JAKARTA, Harnasnews.com – Persidangan kasus dugaan penipuan dan pencucian uang dengan terdakwa HM mantan Direktur Utama P.T. Mahakarya Agung Putera (PT MAP) di Pengadilan Negeri Tangerang pada Selasa (14/9/2021) telah mengungkap fakta baru yaitu penerapan pasal Tindak Pidana Pencucian Uang (TPPU) yang tidak sesuai prosedur hukum.
Ahli pidana Dr Dwi Seno Wijanarko, SH, MH dalam keterangannya mengatakan hasil analisis dari PPATK merupakan syarat wajib yang harus dipenuhi dalam perkara TPPU.
“Sebab, tindak pidana pencucian uang merupakan tindak pidana khusus, yang mana diklasifikasikan sebagai ketentuan yang bersifat khusus. Bahwa hukum yang bersifat khusus mengesampingkan yang umum, artinya proses penerapan hukumnya pun dalam TPPU harus berpedoman pada penerapan UU Nomor 8 tahun 2010 tentang Pencegahan dan Pemberantasan TPPU,” kata Dwi Seno.
Dalam perkara terdakwa HM, ia didakwa dengan salah satu pasal TPPU namun dalam berkas perkara tidak ditemukan hasil pemeriksaan PPATK maupun pemberitahuan penyidik kepada PPATK tentang adanya penyidikan perkara TPPU sebagaimana yang diatur oleh UU No. 8 Tahun 2010 tentang TPPU.
“Kami sependapat dengan ahli Dr. Dwi Seno Wijanarko, SH, MH, bahwa dalam perkara TPPU harus ada hasil pemeriksaan atau analisis oleh PPATK. Dalam perkara ini sama sekali tidak ada syarat-syarat yang dipenuhi oleh penyidik maupun JPU sebagaimana yang diatur oleh UU No. 8 Tahun 2010 tentang TPPU. Jadi saat ini banyak sekali perkara tindak pidana 378 dan 372 KUHP langsung sekaligus diterapkan dengan pasal TPPU oleh penyidik tanpa ada proses formil seperti pemberitahuan ke PPATK dan tiba-tiba perkaranya bisa P-21,” ujar Dwi Seno.
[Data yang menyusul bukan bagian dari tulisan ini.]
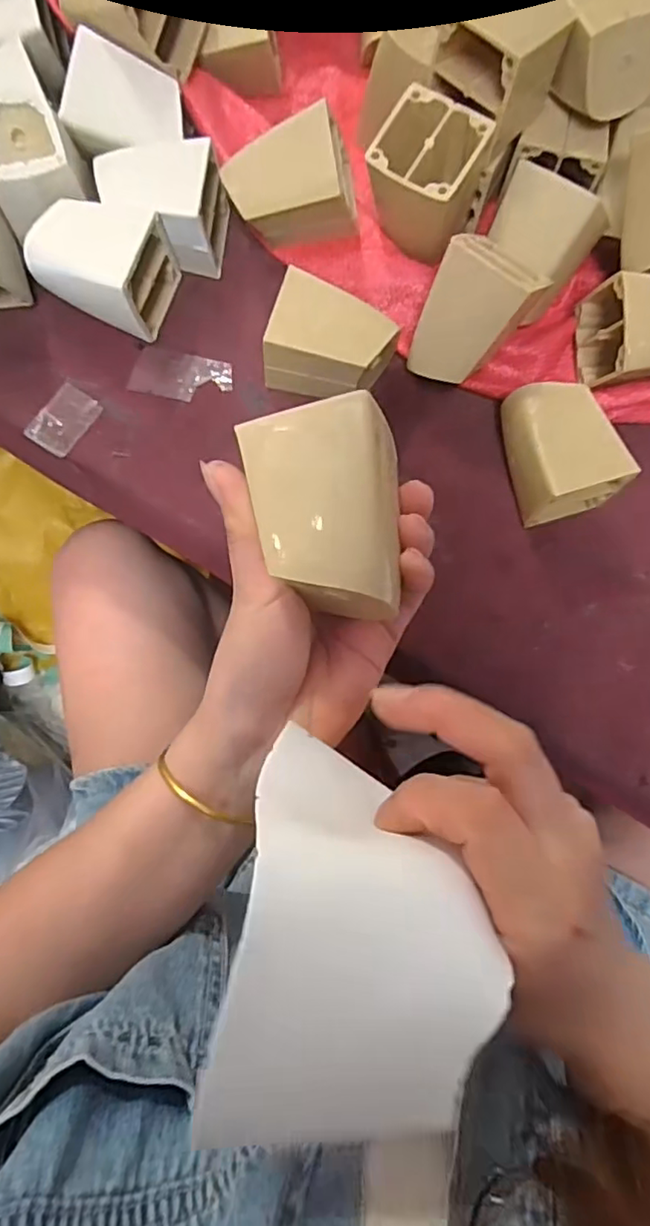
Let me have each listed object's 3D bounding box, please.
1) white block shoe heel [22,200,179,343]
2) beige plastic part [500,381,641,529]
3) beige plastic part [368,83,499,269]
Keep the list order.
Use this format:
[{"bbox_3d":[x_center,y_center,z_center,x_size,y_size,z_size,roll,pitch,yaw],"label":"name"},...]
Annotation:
[{"bbox_3d":[-0.146,-0.223,0.388,0.077,0.056,0.064,19,82,2],"label":"white block shoe heel"},{"bbox_3d":[0.142,-0.103,0.369,0.058,0.048,0.079,-17,82,-3],"label":"beige plastic part"},{"bbox_3d":[0.059,-0.263,0.368,0.059,0.065,0.059,30,83,4],"label":"beige plastic part"}]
Ini sangat berbahaya jika penyidik atau JPU bisa langsung menyimpulkan sendiri adanya transaksi mencurigakan dan langsung disimpulkan TPPU, padahal kewenangan analisis ada di PPATK.
“Besok-besok ada orang menggunakan uang perusahaan beli susu anaknya bisa langsung kena TPPU,” kata advokat Hendra Onggowijaya, SH, MH.
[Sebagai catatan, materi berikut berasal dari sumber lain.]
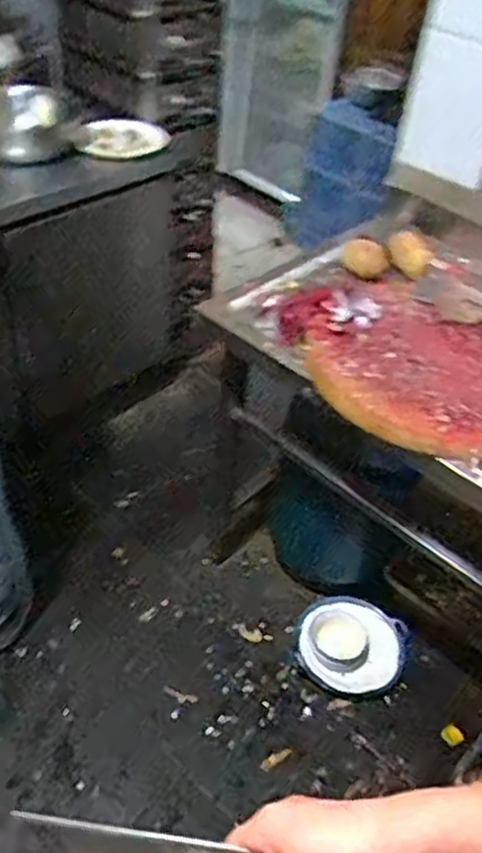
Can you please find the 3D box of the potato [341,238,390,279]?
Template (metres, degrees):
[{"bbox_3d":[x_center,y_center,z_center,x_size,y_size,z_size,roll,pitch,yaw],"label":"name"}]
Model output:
[{"bbox_3d":[0.238,-0.328,1.372,0.094,0.062,0.074,15,43,10],"label":"potato"}]

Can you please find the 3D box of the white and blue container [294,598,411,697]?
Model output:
[{"bbox_3d":[0.253,0.502,1.644,0.241,0.052,0.231,4,42,-3],"label":"white and blue container"}]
Selanjutnya Dwi Seno Wijanarko yang juga dosen Universitas Bhayangkara Jakarta ini menambahkan bahwa yang berwenang melakukan pemeriksaan terhadap transaksi keuangan yang mencurigakan adalah PPATK.
“Hal ini diatur dalam ketentuan Pasal 64 ayat (1) UU TPPU : PPATK melakukan pemeriksaan terkait dengan adanya indikasi tindak pidana pencucian uang atau tindak pidana lain,” tutur Dwi Seno.
Onggowijaya, dalam keterangan tertulisnya kepada wartawan menyesalkan ketidakprofesionalan penyidik dan JPU terkait penerapan pasal TPPU terhadap terdakwa tanpa melalui hukum formil yang berlaku.